Feeling sorry for myself! Not a pretty thing for any of us to do. I have no grounds for this - only made up ones while trying to look from the inside out. The world cannot see from God's point of view and I have asked God in my heart to see more clearly. Be careful what you ask for! I would say be careful about what you are afraid to ask for. There is no other way so you might as well be ready and willing to get your shots. Oh, and you don't get to know when the shots are coming. Just like me this morning. A regular morning at the outset, washing my face with my tears in the end. I would say this is a shot of Rocephin, a heavy duty antibiotic that hurts very badly as it goes in. The shot, by the way, is still being injected and it's not stopping anytime soon. But hey, I said I wanted to get better, right? Better at seeing my iniquities, knowing more of my own nothingness. Why? I know one reason it is not, and it is not so I can wallow in self pity! We all can relate to feeling sorry for ourselves, some more than others. I am sick and tired of it. When we try to see from the inside out we buy into so many lies. I have said this before but it is so true: "a lie believed as truth will act as truth even though it is a lie."God wants us to see through His holy eyes the truth but we must desire it. Now by what I have written you know a few things about me. I have three smart sisters. I am married to a doctor and have two smart children and academics (whether real or imagined) has not come easy for me. I dreamed my sisters were all becoming doctors, something that is noble, worthy of working for.
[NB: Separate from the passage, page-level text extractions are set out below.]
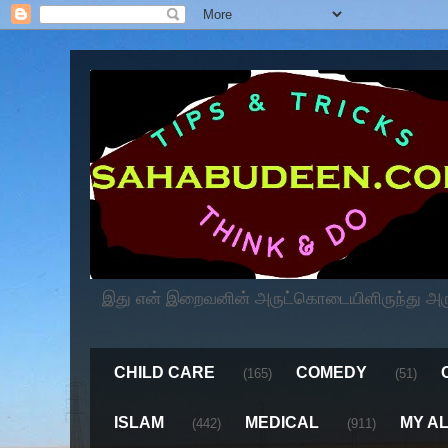
இது என் இறைவனின் அருட்கொடையிளிருந்து அருளப
CHILD CARE
COMEDY
(165)
(51)
ISLAM
MEDICAL
MY A
(442)
(911)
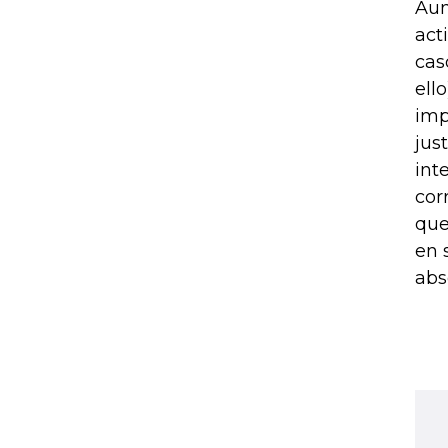
Aun
act
cas
ell
imp
jus
int
cor
que
en 
abs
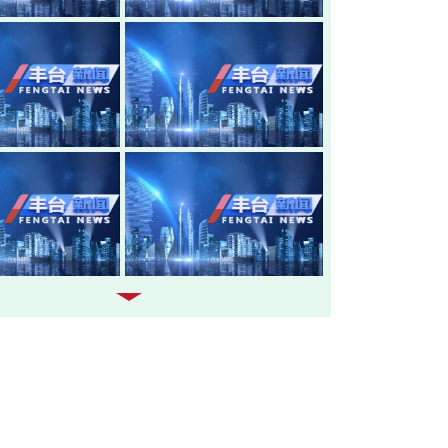
20260805-丰台新闻
20260804-
20260803-丰台新闻
20260731-
20260730-丰台新闻
20260729-
20260728-丰台新闻
20260727-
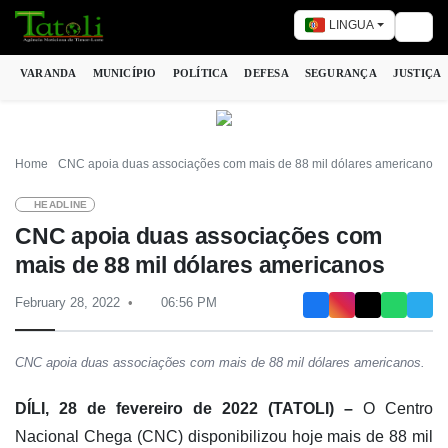
LINGUA
Togg
VARANDA
MUNICÍPIO
POLÍTICA
DEFESA
SEGURANÇA
JUSTIÇA
Home
CNC apoia duas associações com mais de 88 mil dólares americanos
HEADLINE
CNC apoia duas associações com
mais de 88 mil dólares americanos
February 28, 2022
06:56 PM
CNC apoia duas associações com mais de 88 mil dólares americanos.
DÍLI, 28 de fevereiro de 2022 (TATOLI) –
O Centro
Nacional Chega (CNC) disponibilizou hoje mais de 88 mil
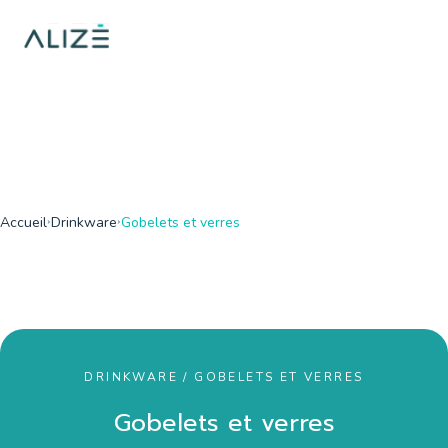
/home/ktqgarw/www/web/boutique/var/cache/dev/smarty/comp
on line
137
">
Accueil
Drinkware
Gobelets et verres
DRINKWARE / GOBELETS ET VERRES
Gobelets et verres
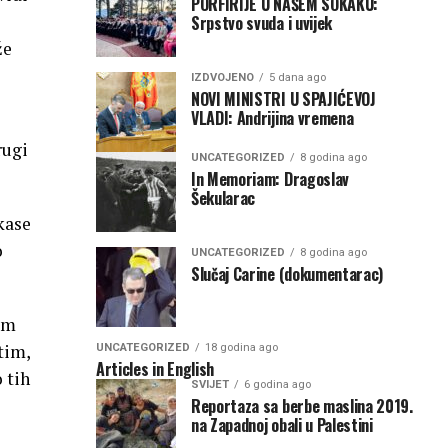
PORFIRIJE U NAŠEM SOKAKU:
Srpstvo svuda i uvijek
že
IZDVOJENO
5 dana ago
NOVI MINISTRI U SPAJIĆEVOJ
VLADI: Andrijina vremena
rugi
UNCATEGORIZED
8 godina ago
In Memoriam: Dragoslav
Šekularac
kase
o
UNCATEGORIZED
8 godina ago
Slučaj Carine (dokumentarac)
tom
tim,
UNCATEGORIZED
18 godina ago
Articles in English
 tih
SVIJET
6 godina ago
Reportaza sa berbe maslina 2019.
na Zapadnoj obali u Palestini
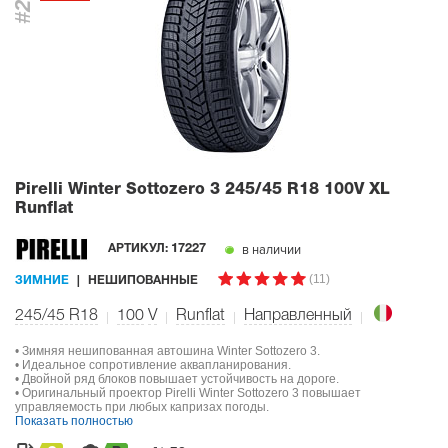
#2
Pirelli Winter Sottozero 3
245/45 R18 100V XL
Runflat
в наличии
АРТИКУЛ:
17227
(11)
ЗИМНИЕ
НЕШИПОВАННЫЕ
245/45 R18
100
V
Runflat
Направленный
• Зимняя нешипованная автошина Winter Sottozero 3.
• Идеальное сопротивление аквапланирования.
• Двойной ряд блоков повышает устойчивость на дороге.
• Оригинальный проектор Pirelli Winter Sottozero 3 повышает
управляемость при любых капризах погоды.
Показать полностью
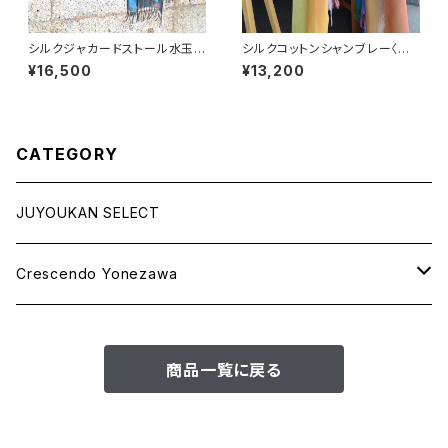
シルクジャカードストール水玉
シルクコットンシャンブレー〈ピ
柄
ーコック〉
¥16,500
¥13,200
CATEGORY
JUYOUKAN SELECT
Crescendo Yonezawa
STOLE SPRING＆SUMMER
商品一覧に戻る
STOLE AUTUMN＆WINTER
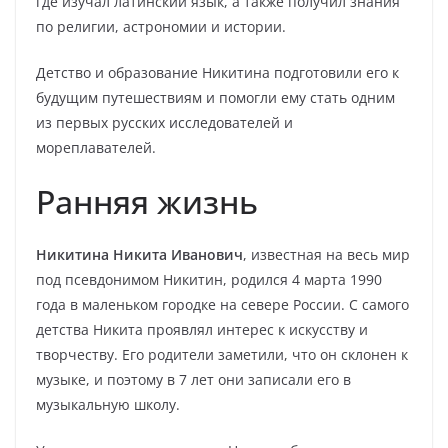
где изучал латинский язык, а также получил знания
по религии, астрономии и истории.
Детство и образование Никитина подготовили его к
будущим путешествиям и помогли ему стать одним
из первых русских исследователей и
мореплавателей.
Ранняя жизнь
Никитина Никита Иванович
, известная на весь мир
под псевдонимом Никитин, родился 4 марта 1990
года в маленьком городке на севере России. С самого
детства Никита проявлял интерес к искусству и
творчеству. Его родители заметили, что он склонен к
музыке, и поэтому в 7 лет они записали его в
музыкальную школу.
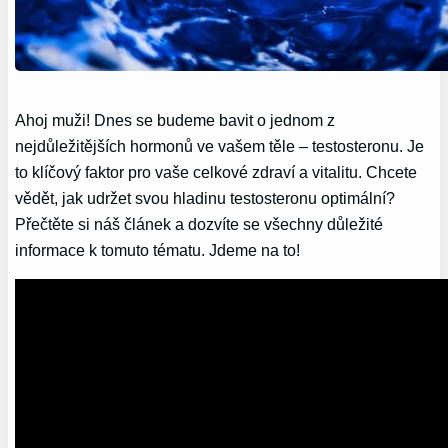
Ahoj muži! Dnes se budeme bavit o jednom z
nejdůležitějších‍ hormonů ve vašem těle – testosteronu. Je
⁤to klíčový faktor‍ pro vaše celkové ‍zdraví a vitalitu. Chcete
vědět, jak udržet svou hladinu testosteronu optimální?
Přečtěte si náš článek a dozvíte se všechny‍ důležité
informace k‍ tomuto tématu.⁤ Jdeme na ⁤to!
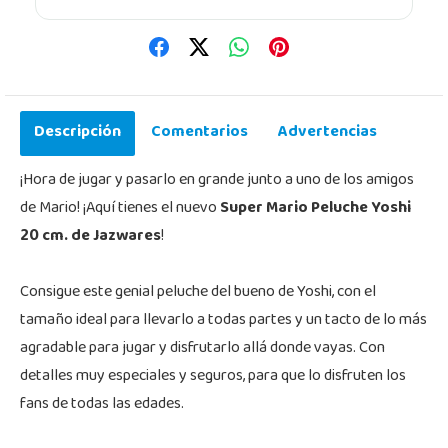
Descripción
Comentarios
Advertencias
¡Hora de jugar y pasarlo en grande junto a uno de los amigos
de Mario! ¡Aquí tienes el nuevo
Super Mario Peluche Yoshi
20 cm. de Jazwares
!
Consigue este genial peluche del bueno de Yoshi, con el
tamaño ideal para llevarlo a todas partes y un tacto de lo más
agradable para jugar y disfrutarlo allá donde vayas. Con
detalles muy especiales y seguros, para que lo disfruten los
fans de todas las edades.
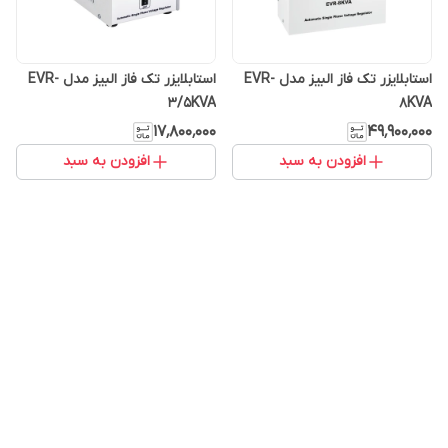
استابلایزر تک فاز البیز مدل EVR-
استابلایزر تک فاز البیز مدل EVR-
3/5KVA
8KVA
۱۷٬۸۰۰٬۰۰۰
۴۹٬۹۰۰٬۰۰۰
افزودن به سبد
افزودن به سبد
See the self pity starting to crash in? Hurray! Let's have a party and I'll be the donkey you pin the tail on. Ah, but...The joy is all mine because even though the shot hurts I can see through the pain of seeing from the inside out. Huh? You see, we can all look at others and compare ourselves and think we do not measure up. Satan loves to whisper how unworthy we are, how we will never be good enough. The kicker is - we can say 'praise God!' Satan, you are right, I'm not worthy and that's exactly why Jesus came and died for me and took me for His own. Joy will surge in your heart as Satan flees! So do not fear or dread what God has to show you about your own nothingness. Rejoice in seeing His love and sacrifice for you. When we are brave enough to see from His viewpoint we have the joy of of truly knowing our Father as "I AM, your God".
"My eager desire and hope being that I may never feel ashamed, but that now as ever I may do honor to Christ in my own person by fearless courage." Philippians 1:20
Father, let us embrace the bitter pills we must swallow about ourselves, knowing there is no other way to know Your sweet holy presence. May we look forward to the journey with great hope. In Jesus name I pray, Amen.